Ach Leben, was für eine Zeit. Was machst du da mit mir, mit uns? Du wirbelst mich umher, schmeißt mich mal hierhin und mal dorthin. Gerade wenn ich denke, jetzt habe ich es kapiert worum es geht, jetzt weiß ich, wer ich bin, zeigst du mir wieder, dass ich gar nichts weiß. Gar nichts und so vieles zugleich. Meine Weisheit gründet auf meinem Nichtwissen. Ach Leben, ich begreife, dass du einfach nur gelebt werden willst. So wie du kommst, so wie du bist. Du willst nicht kontrolliert werden, nicht gefangen sein. Mal willst du dich an mir austoben und mal willst du mich ganz sanft umspülen und umhüllen. Nie willst du mir Böses. Du forderst mich heraus, immer wieder. Nicht weil du mich leiden sehen willst, sondern weil du mich wachsen sehen willst. Vielleicht nicht einmal das. Du willst einfach nur leben und du forderst mich heraus, genau das zu tun: Leben. Nicht mehr und nicht weniger.

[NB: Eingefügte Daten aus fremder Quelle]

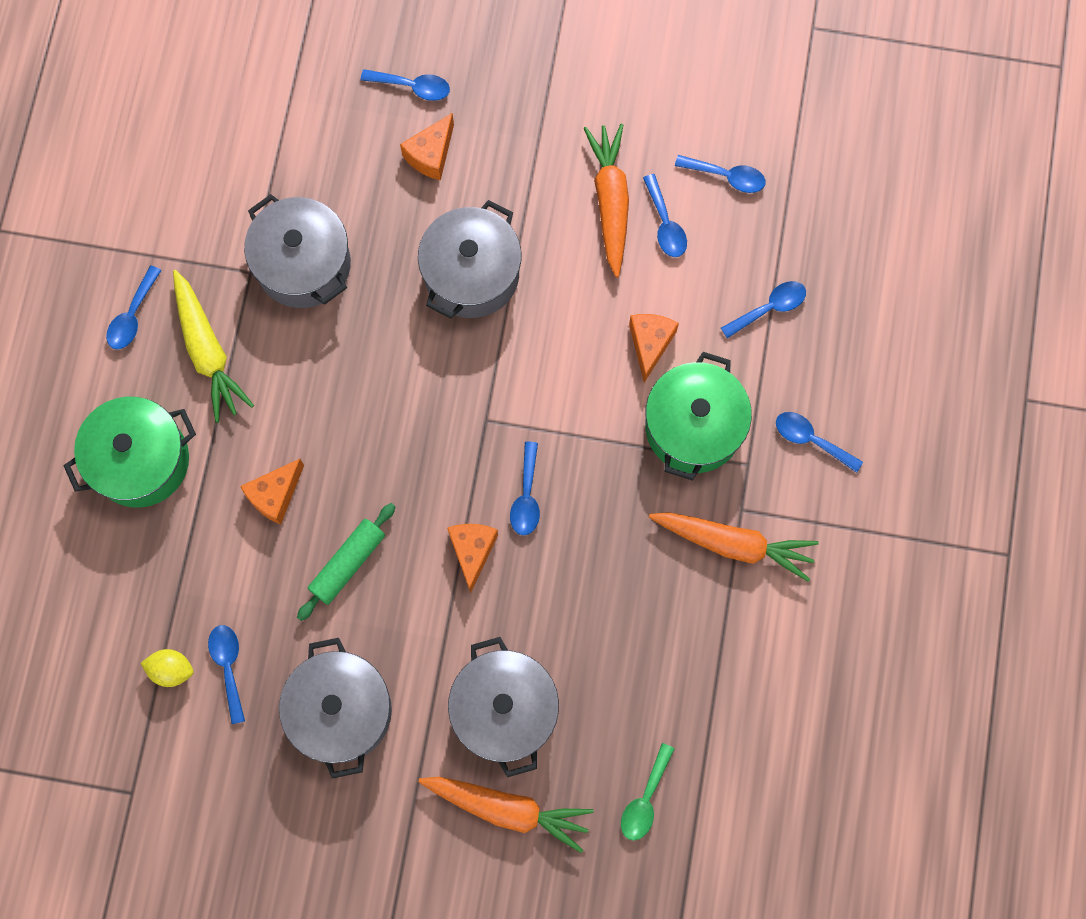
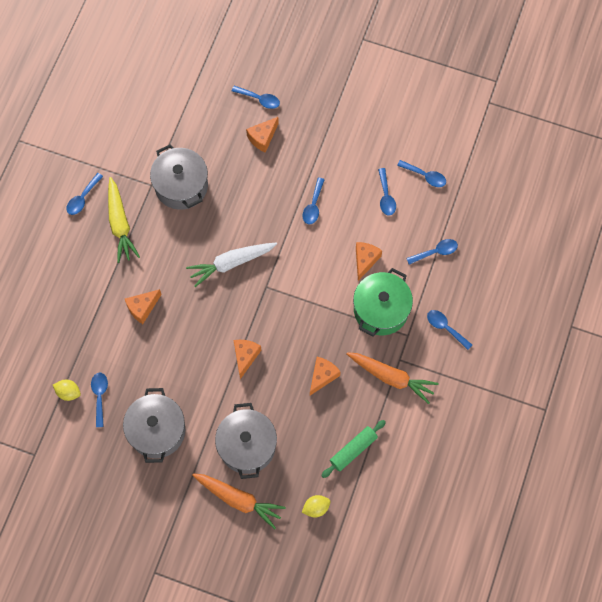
camera: 10 degrees right, 5 degrees down
(141, 460) = (73, 277): green pot -> none
(348, 563) = (175, 351): green rolling pin -> green rolling pin (353, 450)
(417, 389) = (231, 263): none -> white carrot
(471, 274) = (273, 206): grey pot -> none
(526, 496) = (281, 332): blue spoon -> blue spoon (313, 205)
(610, 201) = (357, 179): orange carrot -> none
(613, 563) = (322, 376): none -> orange cheese
(645, 799) = (316, 508): green spoon -> yellow lemon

Ach Leben, was müssen dich meine Pläne erheitern. Immer wieder denke ich, dass ich weiß, was kommt, dass ich weiß, wo es lang geht. Dann lachst du nur und reißt mich wieder mit. In eine völlig andere Richtung. Nur um mir später zu zeigen, dass alles schon immer so sein sollte, dass genau das der Weg ist, von dem ich immer denke, dass ich ihn erst irgendwie mühsam finden muss. Während ich noch so suche, reißt du mich einfach immer wieder ganz unverhofft mitten hinein in deinen Strudel. Erinnerst mich daran, dass du einfach geschehen willst, aus dem Moment heraus und ohne vorherige Planung.

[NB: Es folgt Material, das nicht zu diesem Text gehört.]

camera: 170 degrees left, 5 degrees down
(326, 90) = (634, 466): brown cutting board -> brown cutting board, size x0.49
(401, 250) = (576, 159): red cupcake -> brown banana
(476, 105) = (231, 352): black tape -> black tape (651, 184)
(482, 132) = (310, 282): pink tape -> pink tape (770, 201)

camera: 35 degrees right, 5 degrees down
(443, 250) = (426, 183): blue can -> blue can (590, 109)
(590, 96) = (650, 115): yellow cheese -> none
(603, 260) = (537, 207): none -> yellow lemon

Ach Leben, du schenkst mir so viel und du nimmst auch einiges. Und doch überwiegen deine Geschenke. Was kannst du mir in Wirklichkeit auch nehmen, mir, der doch gar nichts gehört. Ich bin hierher gekommen, ganz ohne alles. Ich gehe auch wieder ohne alles. Wie könnte ich behaupten, dass du mir auch nur irgendetwas nehmen kannst, wenn du mir doch immer nur gibst? Ach Leben, ich danke dir für jede Sekunde, die ich hier mit dir sein kann.

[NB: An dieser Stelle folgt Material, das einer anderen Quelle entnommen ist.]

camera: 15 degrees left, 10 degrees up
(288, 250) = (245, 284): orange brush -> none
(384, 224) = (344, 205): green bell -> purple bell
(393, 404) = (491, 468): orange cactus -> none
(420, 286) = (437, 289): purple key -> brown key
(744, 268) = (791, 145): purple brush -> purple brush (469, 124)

Ich will mich noch weiter auf dich einlassen. Immer mehr meiner Konzepte loslassen, die mir sagen wollen, wie du zu sein hast. Damit ich dich immer klarer sehen kann, spüren, erleben. Einfach so wie du bist. Ohne Wertung, ohne Kampf.
Liebe Silke,
ein Text der sich sehr verwirrend darstellt, so wie das Leben.
Nach einem schweren, schmerzhaften Schnitt den der Tod meinem Leben zugefügt hat, denkt man erst einmal über Leben nicht nach. Ich konnte mir auch überhaupt nicht vorstellen, das es da überhaupt wieder ein Leben geben wird. Jetzt, nach 15 Monaten, spüre ich wieder etwas vom Leben. Dazu habe ich mir Hilfe gesucht und ich habe sie gefunden und angenommen. Eine ganz tolle Gruppe in dem Trauer Kaffee. Wir unterstützen uns gegenseitig und versuchen die/den Anderen mitzunehmen.
Selbst bin ich Schritte gegangen die ich Anfangs als unmöglich eingestuft habe. Ich war an den Orten wo meine Frau und ich sehr gerne waren. Da habe ich die Erfahrung gemacht wie schön Erinnerung sein kann und wie gut das der Seele tut.
Ich denke, so einen kleinen Zipfel des Lebens habe ich wieder in der Hand. Und je länger ich daran ziehe umso größer wird Dieser. Und bei jedem Schritt in dieses andere Leben, meine Frau ist in mir dabei.
Was dieses andere Leben bringen wird, das weiß auch ich nicht. Aber ich werde immer neugieriger.
Liebe Grüße Andreas
Lieber Andreas,
verwirrend wie das Leben. Ja, so ist es. So fühle ich es zumindest.
Es ist schön zu lesen, dass du diesen kleinen Zipfel Leben nun in deiner Hand hältst und die Neugierde langsam wieder wach wird. Ich wünsche dir, dass du mit dieser neuen neugierigen Haltung immer mehr von diesem Zipfel Leben zu fassen bekommen kannst.